Simpson’s paradox can be described as a result present when data is subdivided in groups, that disappears when the data is combined. For a detailed explanations about Simpson’s paradox see [1-4], and here is a good straightforward illustration of Simpson’s paradox.

A famous example of Simpsons paradox is explained in the above link and describes the controversy concerning the admission of females to an Ivy league university in the USA that, it is stated, feared being sued for not offering equal opportunity. The data appeared to show a bias against women because only 35% of female applicants were admitted to postgraduate courses, whereas 45% of male applicants were admitted, showing a clear bias against women — or does it? However, most departments claimed this was absurd because they had a higher acceptance rate of females than males. The explanation of how this paradox exists is a quintessential example of Simpson’s paradox and it is essential to understand it in order to appreciate how RCTs can be seriously misleading. I shall not here offer a summary of the argument in the above Link, because the information there is already precise and concise: I cannot succinctly improve on it.

In summary

Homogeneity, and the presence of unknown variables, and the effect of Simpson’s paradox on those factors, is a necessary requirement for understanding the pitfalls that RCTs are susceptible to. Causality and mechanisms are essential to understanding these issues, cf.
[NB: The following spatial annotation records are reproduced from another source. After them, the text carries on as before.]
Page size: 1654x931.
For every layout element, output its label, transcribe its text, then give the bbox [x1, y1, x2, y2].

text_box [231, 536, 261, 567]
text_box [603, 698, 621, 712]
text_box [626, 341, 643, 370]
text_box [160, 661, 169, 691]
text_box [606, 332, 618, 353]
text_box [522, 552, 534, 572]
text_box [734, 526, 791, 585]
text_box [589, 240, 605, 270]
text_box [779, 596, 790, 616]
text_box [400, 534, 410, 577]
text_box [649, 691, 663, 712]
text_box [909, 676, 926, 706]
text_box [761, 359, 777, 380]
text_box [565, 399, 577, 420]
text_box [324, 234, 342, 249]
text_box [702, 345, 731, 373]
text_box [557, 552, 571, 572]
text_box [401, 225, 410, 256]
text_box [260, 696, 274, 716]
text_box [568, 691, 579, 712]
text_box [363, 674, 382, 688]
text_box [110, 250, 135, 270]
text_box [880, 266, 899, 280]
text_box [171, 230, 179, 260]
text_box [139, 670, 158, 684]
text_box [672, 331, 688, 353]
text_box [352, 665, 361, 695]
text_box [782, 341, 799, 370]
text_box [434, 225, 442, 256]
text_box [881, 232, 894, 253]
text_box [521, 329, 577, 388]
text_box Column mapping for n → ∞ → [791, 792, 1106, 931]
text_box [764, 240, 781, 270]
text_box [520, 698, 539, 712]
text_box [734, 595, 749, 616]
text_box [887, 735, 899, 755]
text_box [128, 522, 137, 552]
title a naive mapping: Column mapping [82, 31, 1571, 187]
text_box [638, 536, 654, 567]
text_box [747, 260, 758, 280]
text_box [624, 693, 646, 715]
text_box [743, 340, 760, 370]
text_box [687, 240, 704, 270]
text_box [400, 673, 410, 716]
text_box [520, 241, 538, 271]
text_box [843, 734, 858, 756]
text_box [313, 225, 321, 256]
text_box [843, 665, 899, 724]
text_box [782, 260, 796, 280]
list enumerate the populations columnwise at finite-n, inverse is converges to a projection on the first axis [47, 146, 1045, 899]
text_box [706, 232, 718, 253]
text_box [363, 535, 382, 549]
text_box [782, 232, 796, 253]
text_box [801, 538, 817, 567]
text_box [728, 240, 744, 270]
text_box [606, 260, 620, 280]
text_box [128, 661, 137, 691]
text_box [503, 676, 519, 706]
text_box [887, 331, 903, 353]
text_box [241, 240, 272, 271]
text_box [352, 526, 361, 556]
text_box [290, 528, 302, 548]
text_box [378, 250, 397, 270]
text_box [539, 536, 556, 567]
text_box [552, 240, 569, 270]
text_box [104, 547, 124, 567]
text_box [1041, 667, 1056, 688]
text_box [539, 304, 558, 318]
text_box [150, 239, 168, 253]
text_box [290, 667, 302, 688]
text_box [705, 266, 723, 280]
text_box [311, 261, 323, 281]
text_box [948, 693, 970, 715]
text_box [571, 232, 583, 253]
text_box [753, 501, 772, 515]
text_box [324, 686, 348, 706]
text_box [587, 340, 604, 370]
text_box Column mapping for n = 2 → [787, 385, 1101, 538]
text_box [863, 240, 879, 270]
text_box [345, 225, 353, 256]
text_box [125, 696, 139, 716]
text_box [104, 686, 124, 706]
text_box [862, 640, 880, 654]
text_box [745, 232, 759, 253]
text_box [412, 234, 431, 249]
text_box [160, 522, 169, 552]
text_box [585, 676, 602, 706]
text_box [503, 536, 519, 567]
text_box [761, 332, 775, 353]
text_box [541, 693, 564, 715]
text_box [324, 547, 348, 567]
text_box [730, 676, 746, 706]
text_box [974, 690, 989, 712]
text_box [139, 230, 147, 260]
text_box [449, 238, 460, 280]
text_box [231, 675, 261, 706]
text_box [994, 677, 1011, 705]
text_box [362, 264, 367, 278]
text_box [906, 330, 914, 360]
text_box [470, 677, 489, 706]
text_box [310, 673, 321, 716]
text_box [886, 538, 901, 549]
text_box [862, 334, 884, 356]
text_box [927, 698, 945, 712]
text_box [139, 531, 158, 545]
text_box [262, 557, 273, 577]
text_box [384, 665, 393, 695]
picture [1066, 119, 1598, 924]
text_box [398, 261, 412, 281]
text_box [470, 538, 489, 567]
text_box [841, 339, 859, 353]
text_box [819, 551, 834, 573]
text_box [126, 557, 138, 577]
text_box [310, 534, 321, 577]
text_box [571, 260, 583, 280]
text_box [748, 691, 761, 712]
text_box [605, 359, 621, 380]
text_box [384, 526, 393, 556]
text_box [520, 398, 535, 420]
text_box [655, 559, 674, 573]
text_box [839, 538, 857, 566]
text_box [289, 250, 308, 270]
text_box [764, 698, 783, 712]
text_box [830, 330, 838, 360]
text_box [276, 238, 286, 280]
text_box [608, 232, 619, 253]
Howick’s discussion of an extended consideration of Hill’s criteria [5], as well as discussion about Bayes and Pearl.

Drug comparison trials are performed in vacuo and are insufficiently anchored to underlying scientific knowledge and are especially prone to generating misdirection (cf. discussion about this by the philosopher Cartwright [6-8]). It is vital to think carefully about what questions you are asking, and why you are asking them (cf. Tukey). Such questions must be grounded in basic science and take heed of causes and mechanisms. Statistics alone will in never suffice (cf. Fisher). Thus, understanding the difference between a Bayesian/Pearl approach, contrasted with frequentist statistics and P-values, gets us to the heart of the epistemological problems in current concepts and approaches that are integral to the RCT enterprise.

References

1. Rojanaworarit, C., Misleading Epidemiological and Statistical Evidence in the Presence of Simpson’s Paradox: An Illustrative Study Using Simulated Scenarios of Observational Study Designs. Journal of Medicine and Life, 2020. 13(1): p. 37-44.

2. von Kugelgen, J., L. Gresele, and B. Scholkopf, Simpson’s Paradox in COVID-19 Case Fatality Rates: A Mediation Analysis of Age-Related Causal Effects. IEEE Transactions on Artificial Intelligence, 2021. 2(1): p. 18- 27.

3. Pearl, J., Comment: Understanding Simpson’s Paradox. American Statistical Association, 2014. 68: p. 8-13.

4. Fenton, N., M. Neil, and A. Constantinou, Simpson’s Paradox and the implications for medical trials. arXiv preprint arXiv:1912.01422, 2015.

5. Howick, J., P. Glasziou, and J.K. Aronson, The evolution of evidence hierarchies: what can Bradford Hill’s âguidelines for causationâ contribute? Journal of the Royal Society of Medicine, 2009. 102(5): p. 186-194.

6. Cartwright, N., Are RCTs the gold standard? BioSocieties, 2007. 2(1): p. 11-20.

7. Cartwright, N., A philosopher’s view of the long road from RCTs to effectiveness. Lancet, 2011. 377(9775): p. 1400-1.

8. Cartwright, N., What evidence should guidelines take note of? J Eval Clin Pract, 2018. 24(5): p. 1139-1144.